>> begin Page
When the Byzantine empress Irene was deposed, Nikephoros I became emperor and refused to pay tribute to Harun, saying that Irene should have been receiving the tribute the whole time[2]. Then Harun became angry and wrote a message on the back of the Roman emperor's letter and said "In the name of God the most merciful, From Amir al-Mu'minin Harun al-Rashid, commander of the faithful, to Nikephoros, the Roman dog.I have read thy letter,Thou shalt not hear, thou shalt behold my reply".Harun took his army to the gates of Rome[3] and bombarded the city with catapults[4]. After seeing the fire power of Harun's army, Nikephoros bent his knees and asked forgiveness[5]. Nikephoros was punished by ordering him to pay double the tribute his territory was paying before[6]. Harun made the pilgrimage to Mecca several times, e.g. 793, 795, 797, 802 and last in 803. Tabari concludes his account of Harun's reign with these words: "It has been said that when Harun al-Rashid died, there were nine hundred million odd (dirhams) in the state treasury.
In 808, Harun went to settle the insurrection of Rafi ibn Leith in Transoxania, became ill and died. He was buried under the palace of Hamid ibn Qahtabi, the governor of Greater Khorasan, Iran. The location later became known as Mashhad ("The Place of Martyrdom") because of the martyrdom of Imam Reza in 818.
>> end Page
**What to do:**
**A)** Write out the passage on Harun al-Rashid word for word, starting at the words "In 808, Harun" and ending after "Reza in 818.".
**B)** Answer these questions from the passage on Harun al-Rashid:
(i) In what year did Harun make his last pilgrimage to Mecca?
(ii) Whose insurrection did Harun go to settle in 808?
(iii) What does the name Mashhad mean?
You won't need the data to complete this work.
>> begin Given records
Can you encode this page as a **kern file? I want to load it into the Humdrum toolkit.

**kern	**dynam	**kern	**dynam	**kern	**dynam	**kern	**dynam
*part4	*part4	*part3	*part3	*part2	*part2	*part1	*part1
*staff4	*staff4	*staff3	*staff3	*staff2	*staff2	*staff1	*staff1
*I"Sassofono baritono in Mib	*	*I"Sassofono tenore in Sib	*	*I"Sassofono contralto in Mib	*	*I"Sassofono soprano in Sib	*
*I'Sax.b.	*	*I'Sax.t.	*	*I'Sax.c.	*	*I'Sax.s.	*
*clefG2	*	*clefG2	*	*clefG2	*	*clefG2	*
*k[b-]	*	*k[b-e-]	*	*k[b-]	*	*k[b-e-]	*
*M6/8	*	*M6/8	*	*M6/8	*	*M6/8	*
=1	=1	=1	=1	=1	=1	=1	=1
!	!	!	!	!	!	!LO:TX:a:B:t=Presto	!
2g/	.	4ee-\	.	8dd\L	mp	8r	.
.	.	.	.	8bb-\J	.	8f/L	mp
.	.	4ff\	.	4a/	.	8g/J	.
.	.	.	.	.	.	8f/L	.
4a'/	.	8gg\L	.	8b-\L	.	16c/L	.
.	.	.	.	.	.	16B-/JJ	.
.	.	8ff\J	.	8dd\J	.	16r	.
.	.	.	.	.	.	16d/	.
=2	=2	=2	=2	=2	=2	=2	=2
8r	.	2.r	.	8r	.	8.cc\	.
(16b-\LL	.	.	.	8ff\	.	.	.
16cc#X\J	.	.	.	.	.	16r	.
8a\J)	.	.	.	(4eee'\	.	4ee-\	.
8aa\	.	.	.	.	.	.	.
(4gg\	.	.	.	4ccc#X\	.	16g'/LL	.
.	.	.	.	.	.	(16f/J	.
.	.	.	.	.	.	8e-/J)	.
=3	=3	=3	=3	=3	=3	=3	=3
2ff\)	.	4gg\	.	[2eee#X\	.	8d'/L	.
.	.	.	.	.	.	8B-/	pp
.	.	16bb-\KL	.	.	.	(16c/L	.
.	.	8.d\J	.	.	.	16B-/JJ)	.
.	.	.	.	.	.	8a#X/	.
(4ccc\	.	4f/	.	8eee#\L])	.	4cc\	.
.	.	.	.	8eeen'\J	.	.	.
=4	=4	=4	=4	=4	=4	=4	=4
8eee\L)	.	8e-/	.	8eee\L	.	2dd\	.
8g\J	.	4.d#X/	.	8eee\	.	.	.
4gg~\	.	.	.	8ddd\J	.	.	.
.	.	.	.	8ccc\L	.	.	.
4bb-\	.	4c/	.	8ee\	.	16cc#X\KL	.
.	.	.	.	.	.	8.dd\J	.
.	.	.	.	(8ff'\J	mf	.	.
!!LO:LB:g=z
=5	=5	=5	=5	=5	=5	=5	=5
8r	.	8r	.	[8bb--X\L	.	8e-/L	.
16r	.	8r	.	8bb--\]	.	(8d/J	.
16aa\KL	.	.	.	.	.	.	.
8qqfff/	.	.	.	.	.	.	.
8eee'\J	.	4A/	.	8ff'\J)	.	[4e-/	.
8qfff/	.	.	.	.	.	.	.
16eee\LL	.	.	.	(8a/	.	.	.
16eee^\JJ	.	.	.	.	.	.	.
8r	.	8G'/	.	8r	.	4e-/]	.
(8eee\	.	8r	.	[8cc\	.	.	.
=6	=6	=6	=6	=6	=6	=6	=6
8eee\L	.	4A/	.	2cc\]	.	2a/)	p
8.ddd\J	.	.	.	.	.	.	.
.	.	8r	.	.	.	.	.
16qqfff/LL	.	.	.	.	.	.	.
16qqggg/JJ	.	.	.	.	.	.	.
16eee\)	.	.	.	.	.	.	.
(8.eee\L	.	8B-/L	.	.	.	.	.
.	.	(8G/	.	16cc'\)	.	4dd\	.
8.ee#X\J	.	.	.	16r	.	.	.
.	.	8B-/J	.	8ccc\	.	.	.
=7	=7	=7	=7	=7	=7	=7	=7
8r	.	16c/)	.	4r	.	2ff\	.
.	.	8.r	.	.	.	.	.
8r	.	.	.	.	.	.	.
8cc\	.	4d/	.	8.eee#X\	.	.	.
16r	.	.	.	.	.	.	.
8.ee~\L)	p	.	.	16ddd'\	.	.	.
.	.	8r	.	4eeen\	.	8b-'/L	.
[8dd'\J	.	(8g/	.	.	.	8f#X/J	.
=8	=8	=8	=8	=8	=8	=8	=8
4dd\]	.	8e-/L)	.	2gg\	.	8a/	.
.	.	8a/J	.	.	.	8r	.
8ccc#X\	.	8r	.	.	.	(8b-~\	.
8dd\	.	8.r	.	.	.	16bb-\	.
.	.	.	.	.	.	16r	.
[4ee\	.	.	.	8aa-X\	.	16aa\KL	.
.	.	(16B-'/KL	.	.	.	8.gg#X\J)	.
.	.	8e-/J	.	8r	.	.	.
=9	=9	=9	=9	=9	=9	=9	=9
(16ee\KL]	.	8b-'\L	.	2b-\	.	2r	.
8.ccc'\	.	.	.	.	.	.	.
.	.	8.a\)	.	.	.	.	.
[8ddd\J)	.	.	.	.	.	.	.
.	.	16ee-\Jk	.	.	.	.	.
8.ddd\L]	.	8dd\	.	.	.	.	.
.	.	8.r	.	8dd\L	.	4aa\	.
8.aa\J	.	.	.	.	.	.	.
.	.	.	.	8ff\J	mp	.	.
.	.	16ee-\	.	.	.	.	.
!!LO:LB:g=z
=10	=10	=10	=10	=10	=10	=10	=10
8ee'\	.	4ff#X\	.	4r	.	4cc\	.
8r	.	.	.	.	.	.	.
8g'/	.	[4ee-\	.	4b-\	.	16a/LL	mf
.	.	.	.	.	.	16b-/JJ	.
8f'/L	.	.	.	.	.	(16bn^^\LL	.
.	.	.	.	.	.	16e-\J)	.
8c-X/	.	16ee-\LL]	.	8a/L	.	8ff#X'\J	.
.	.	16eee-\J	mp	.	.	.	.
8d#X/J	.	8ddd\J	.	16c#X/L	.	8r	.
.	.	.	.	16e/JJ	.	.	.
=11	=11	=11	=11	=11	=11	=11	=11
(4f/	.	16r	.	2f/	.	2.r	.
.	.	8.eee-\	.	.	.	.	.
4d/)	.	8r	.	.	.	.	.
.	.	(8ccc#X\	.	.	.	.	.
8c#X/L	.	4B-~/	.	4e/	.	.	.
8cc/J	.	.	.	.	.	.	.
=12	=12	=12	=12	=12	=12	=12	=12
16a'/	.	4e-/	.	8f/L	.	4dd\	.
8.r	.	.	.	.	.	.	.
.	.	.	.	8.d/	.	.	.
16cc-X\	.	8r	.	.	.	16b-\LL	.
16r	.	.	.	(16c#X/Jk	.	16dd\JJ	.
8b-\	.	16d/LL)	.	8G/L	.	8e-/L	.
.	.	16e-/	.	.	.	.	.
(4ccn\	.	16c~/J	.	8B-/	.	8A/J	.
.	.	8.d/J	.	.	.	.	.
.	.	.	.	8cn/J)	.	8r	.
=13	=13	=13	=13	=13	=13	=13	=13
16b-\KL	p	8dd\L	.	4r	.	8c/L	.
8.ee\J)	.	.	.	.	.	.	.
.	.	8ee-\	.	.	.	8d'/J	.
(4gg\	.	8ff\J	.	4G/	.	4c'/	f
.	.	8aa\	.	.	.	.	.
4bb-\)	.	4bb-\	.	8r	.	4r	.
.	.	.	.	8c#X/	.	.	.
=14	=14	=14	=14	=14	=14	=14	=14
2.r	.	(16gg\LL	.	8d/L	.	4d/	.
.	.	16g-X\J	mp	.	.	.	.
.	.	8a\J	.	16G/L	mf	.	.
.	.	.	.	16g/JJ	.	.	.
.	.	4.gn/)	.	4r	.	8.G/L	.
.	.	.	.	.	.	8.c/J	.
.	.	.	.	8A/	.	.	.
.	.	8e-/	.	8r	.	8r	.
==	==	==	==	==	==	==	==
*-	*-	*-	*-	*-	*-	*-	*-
>> end Given records
**Responses by task:**
**A)**
In 808, Harun went to settle the insurrection of Rafi ibn Leith in Transoxania, became ill and died. He was buried under the palace of Hamid ibn Qahtabi, the governor of Greater Khorasan, Iran. The location later became known as Mashhad ("The Place of Martyrdom") because of the martyrdom of Imam Reza in 818.

**B)**
(i) 803
(ii) Rafi ibn Leith's, in Transoxania
(iii) "The Place of Martyrdom"